* Input data

┌──

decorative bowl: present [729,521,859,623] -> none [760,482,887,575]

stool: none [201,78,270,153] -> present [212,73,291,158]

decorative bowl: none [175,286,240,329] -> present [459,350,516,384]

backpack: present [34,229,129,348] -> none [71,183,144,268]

└──
┌──

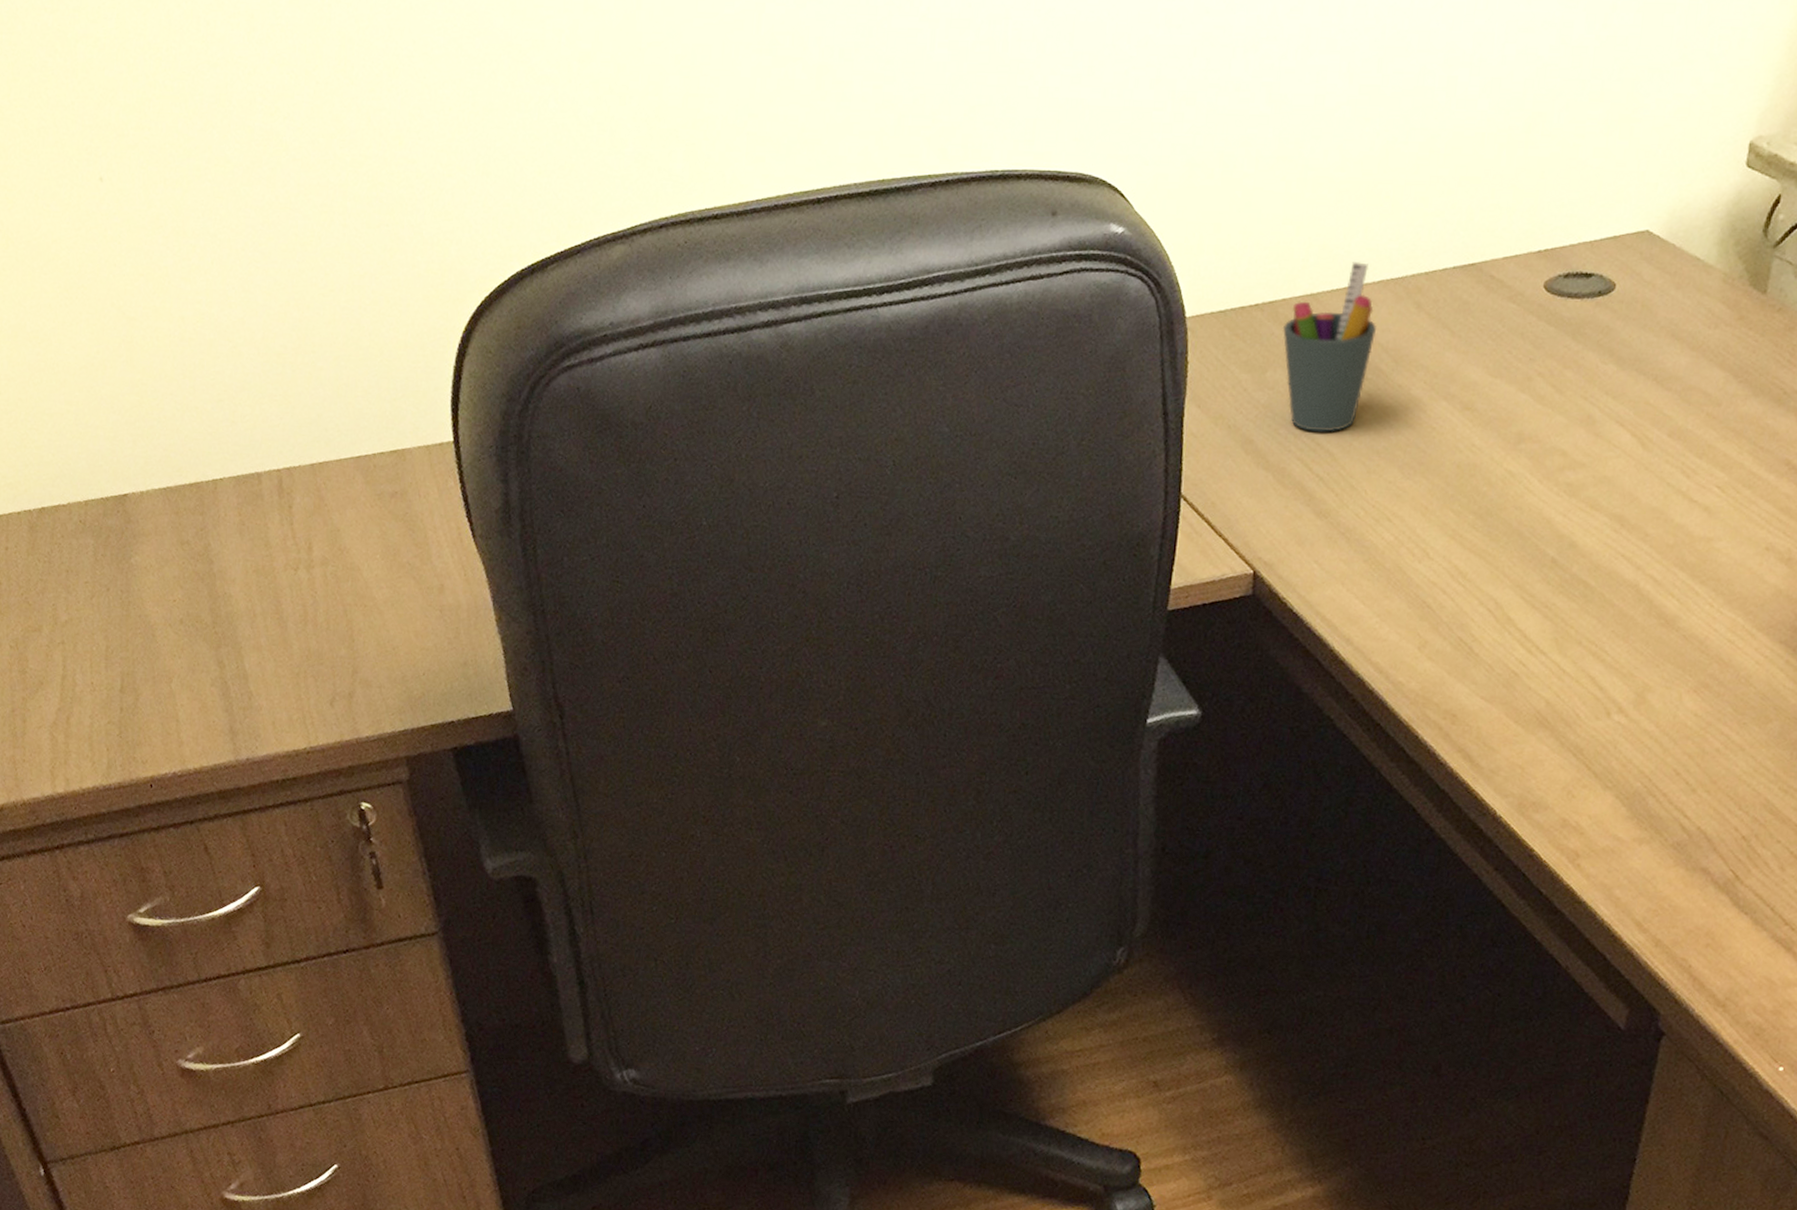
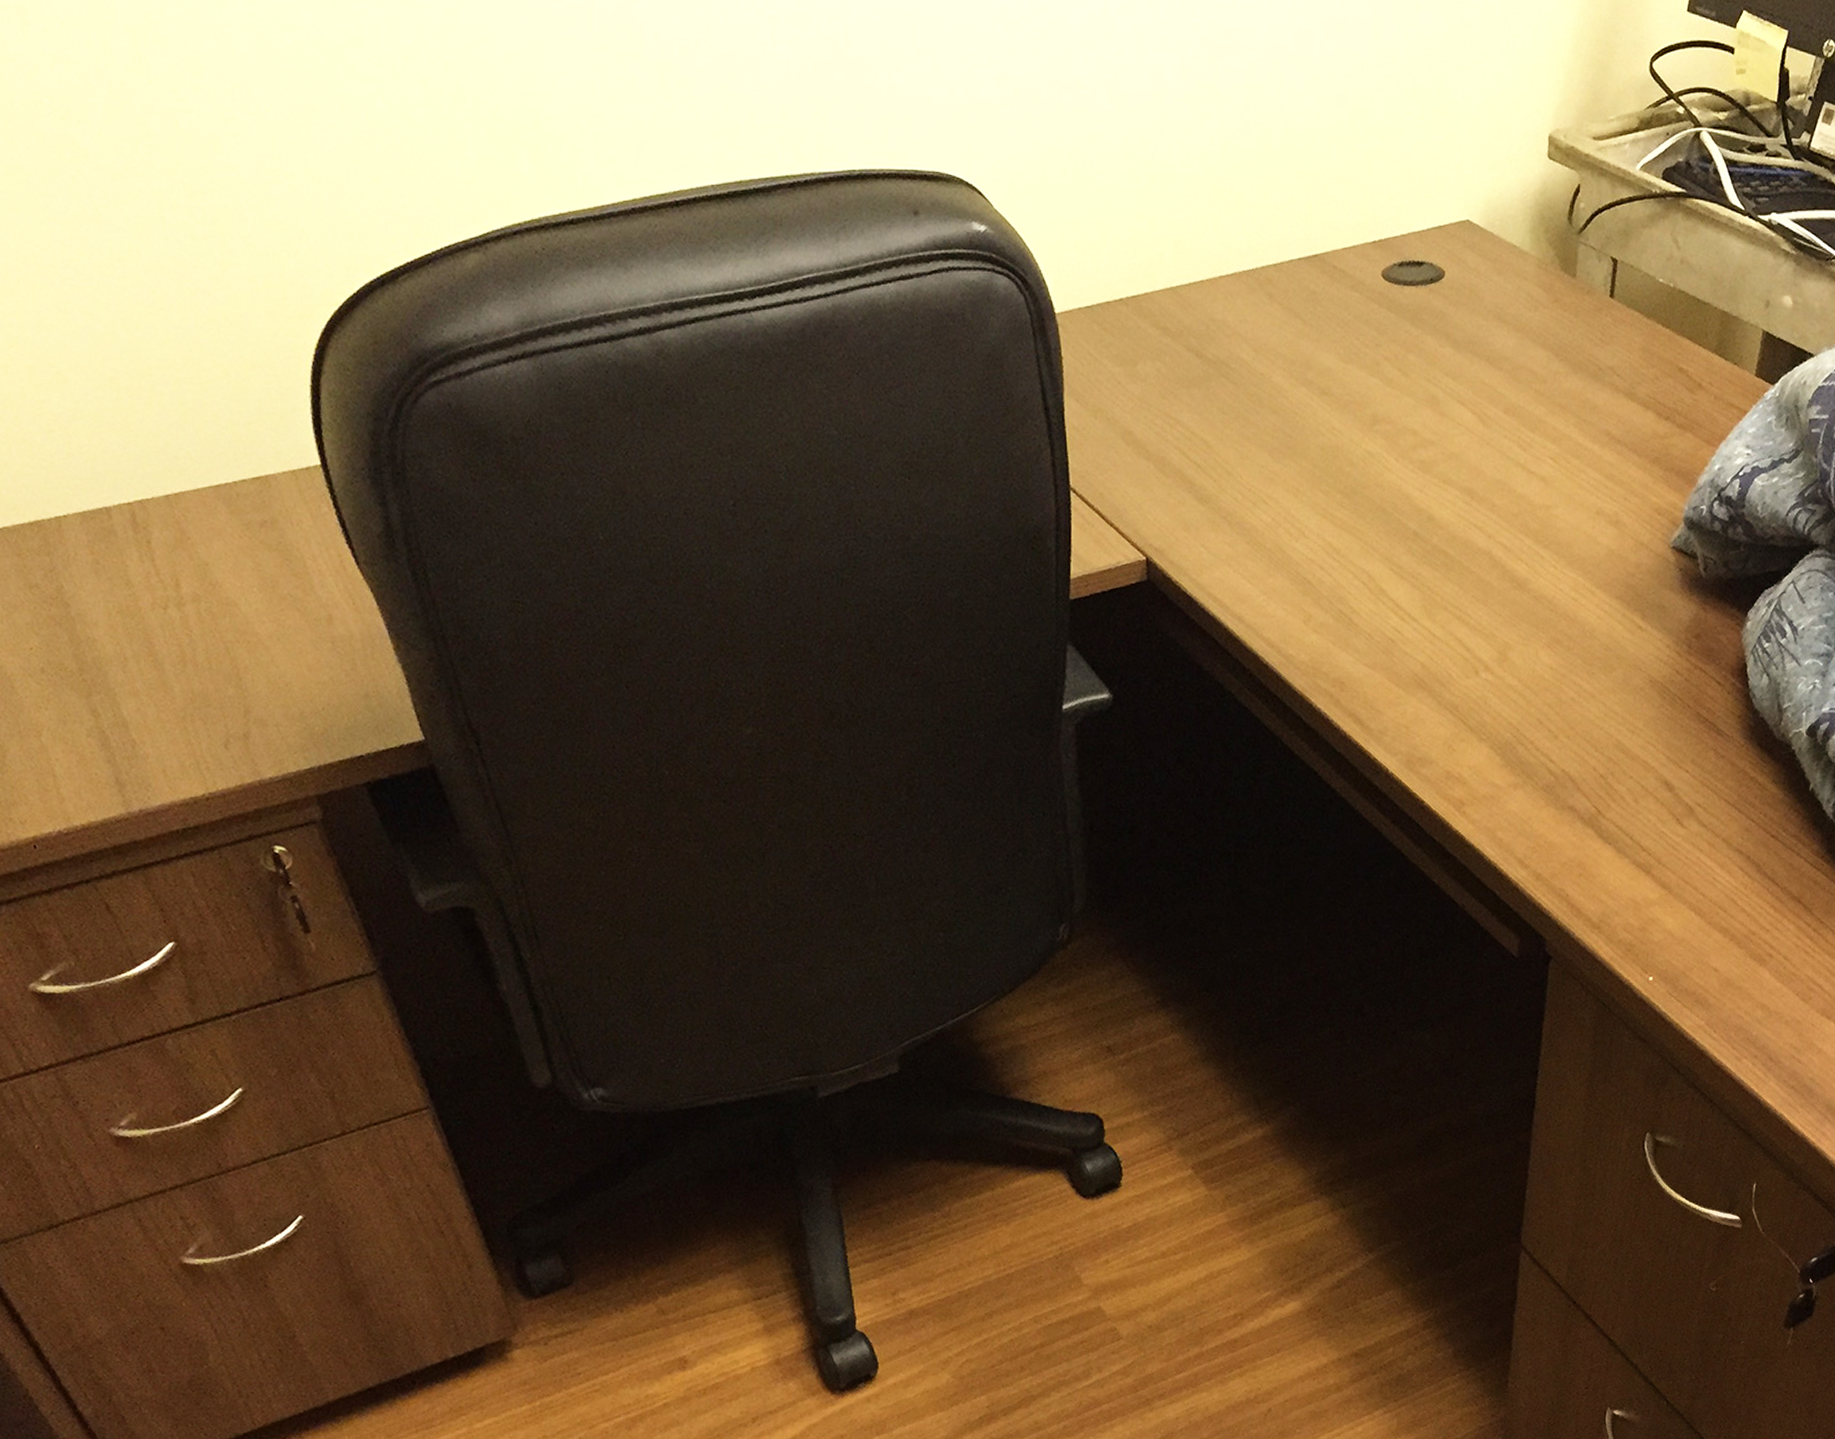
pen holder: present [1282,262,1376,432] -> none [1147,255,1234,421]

└──

* Description of the task
Give back precisely the lines above that start at the line containing "decorative bowl: present" and end at the line containing "backpack: present [34,229,129,348]", inclusive. No other lines belong in the output.

* Solution
decorative bowl: present [729,521,859,623] -> none [760,482,887,575]

stool: none [201,78,270,153] -> present [212,73,291,158]

decorative bowl: none [175,286,240,329] -> present [459,350,516,384]

backpack: present [34,229,129,348] -> none [71,183,144,268]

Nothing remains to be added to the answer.